Prompt
Print every record below exactly as written.

Input data
──────────
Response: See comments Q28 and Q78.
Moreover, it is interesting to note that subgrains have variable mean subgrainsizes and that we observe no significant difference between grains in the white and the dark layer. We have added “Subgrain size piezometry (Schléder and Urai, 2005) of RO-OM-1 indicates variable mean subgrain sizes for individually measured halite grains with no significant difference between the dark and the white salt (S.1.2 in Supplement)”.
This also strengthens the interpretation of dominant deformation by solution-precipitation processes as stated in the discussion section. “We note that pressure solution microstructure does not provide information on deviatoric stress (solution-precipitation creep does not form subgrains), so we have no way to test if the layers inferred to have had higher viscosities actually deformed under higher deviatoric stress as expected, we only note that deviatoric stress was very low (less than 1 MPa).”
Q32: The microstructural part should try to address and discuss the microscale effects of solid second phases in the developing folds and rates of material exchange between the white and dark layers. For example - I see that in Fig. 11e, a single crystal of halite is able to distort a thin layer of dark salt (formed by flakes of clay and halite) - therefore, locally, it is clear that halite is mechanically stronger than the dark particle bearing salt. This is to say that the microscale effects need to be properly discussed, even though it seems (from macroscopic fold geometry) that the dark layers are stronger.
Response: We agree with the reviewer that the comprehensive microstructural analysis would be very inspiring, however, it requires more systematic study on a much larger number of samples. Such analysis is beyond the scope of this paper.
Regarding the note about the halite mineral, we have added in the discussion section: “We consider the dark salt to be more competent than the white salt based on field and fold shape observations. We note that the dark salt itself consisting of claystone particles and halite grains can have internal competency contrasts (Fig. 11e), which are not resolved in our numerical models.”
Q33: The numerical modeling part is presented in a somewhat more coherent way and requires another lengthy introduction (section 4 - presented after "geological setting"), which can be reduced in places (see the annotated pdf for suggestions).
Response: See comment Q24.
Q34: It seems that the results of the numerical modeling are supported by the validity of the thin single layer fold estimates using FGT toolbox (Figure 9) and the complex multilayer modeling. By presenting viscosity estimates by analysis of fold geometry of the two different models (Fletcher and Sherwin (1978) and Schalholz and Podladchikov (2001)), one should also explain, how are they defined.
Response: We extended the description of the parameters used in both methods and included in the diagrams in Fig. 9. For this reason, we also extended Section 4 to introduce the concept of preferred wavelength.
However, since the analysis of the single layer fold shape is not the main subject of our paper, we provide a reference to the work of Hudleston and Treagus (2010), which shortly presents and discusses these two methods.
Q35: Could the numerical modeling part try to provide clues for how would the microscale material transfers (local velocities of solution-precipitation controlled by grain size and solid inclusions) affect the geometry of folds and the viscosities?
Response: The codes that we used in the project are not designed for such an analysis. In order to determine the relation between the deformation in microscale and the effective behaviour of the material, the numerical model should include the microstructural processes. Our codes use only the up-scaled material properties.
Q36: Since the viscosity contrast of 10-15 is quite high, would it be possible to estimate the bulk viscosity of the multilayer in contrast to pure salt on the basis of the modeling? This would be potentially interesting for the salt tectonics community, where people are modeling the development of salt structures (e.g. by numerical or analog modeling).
──────────
Exercise response
Response: See comments Q28 and Q78.
Moreover, it is interesting to note that subgrains have variable mean subgrainsizes and that we observe no significant difference between grains in the white and the dark layer. We have added “Subgrain size piezometry (Schléder and Urai, 2005) of RO-OM-1 indicates variable mean subgrain sizes for individually measured halite grains with no significant difference between the dark and the white salt (S.1.2 in Supplement)”.
This also strengthens the interpretation of dominant deformation by solution-precipitation processes as stated in the discussion section. “We note that pressure solution microstructure does not provide information on deviatoric stress (solution-precipitation creep does not form subgrains), so we have no way to test if the layers inferred to have had higher viscosities actually deformed under higher deviatoric stress as expected, we only note that deviatoric stress was very low (less than 1 MPa).”
Q32: The microstructural part should try to address and discuss the microscale effects of solid second phases in the developing folds and rates of material exchange between the white and dark layers. For example - I see that in Fig. 11e, a single crystal of halite is able to distort a thin layer of dark salt (formed by flakes of clay and halite) - therefore, locally, it is clear that halite is mechanically stronger than the dark particle bearing salt. This is to say that the microscale effects need to be properly discussed, even though it seems (from macroscopic fold geometry) that the dark layers are stronger.
Response: We agree with the reviewer that the comprehensive microstructural analysis would be very inspiring, however, it requires more systematic study on a much larger number of samples. Such analysis is beyond the scope of this paper.
Regarding the note about the halite mineral, we have added in the discussion section: “We consider the dark salt to be more competent than the white salt based on field and fold shape observations. We note that the dark salt itself consisting of claystone particles and halite grains can have internal competency contrasts (Fig. 11e), which are not resolved in our numerical models.”
Q33: The numerical modeling part is presented in a somewhat more coherent way and requires another lengthy introduction (section 4 - presented after "geological setting"), which can be reduced in places (see the annotated pdf for suggestions).
Response: See comment Q24.
Q34: It seems that the results of the numerical modeling are supported by the validity of the thin single layer fold estimates using FGT toolbox (Figure 9) and the complex multilayer modeling. By presenting viscosity estimates by analysis of fold geometry of the two different models (Fletcher and Sherwin (1978) and Schalholz and Podladchikov (2001)), one should also explain, how are they defined.
Response: We extended the description of the parameters used in both methods and included in the diagrams in Fig. 9. For this reason, we also extended Section 4 to introduce the concept of preferred wavelength.
However, since the analysis of the single layer fold shape is not the main subject of our paper, we provide a reference to the work of Hudleston and Treagus (2010), which shortly presents and discusses these two methods.
Q35: Could the numerical modeling part try to provide clues for how would the microscale material transfers (local velocities of solution-precipitation controlled by grain size and solid inclusions) affect the geometry of folds and the viscosities?
Response: The codes that we used in the project are not designed for such an analysis. In order to determine the relation between the deformation in microscale and the effective behaviour of the material, the numerical model should include the microstructural processes. Our codes use only the up-scaled material properties.
Q36: Since the viscosity contrast of 10-15 is quite high, would it be possible to estimate the bulk viscosity of the multilayer in contrast to pure salt on the basis of the modeling? This would be potentially interesting for the salt tectonics community, where people are modeling the development of salt structures (e.g. by numerical or analog modeling).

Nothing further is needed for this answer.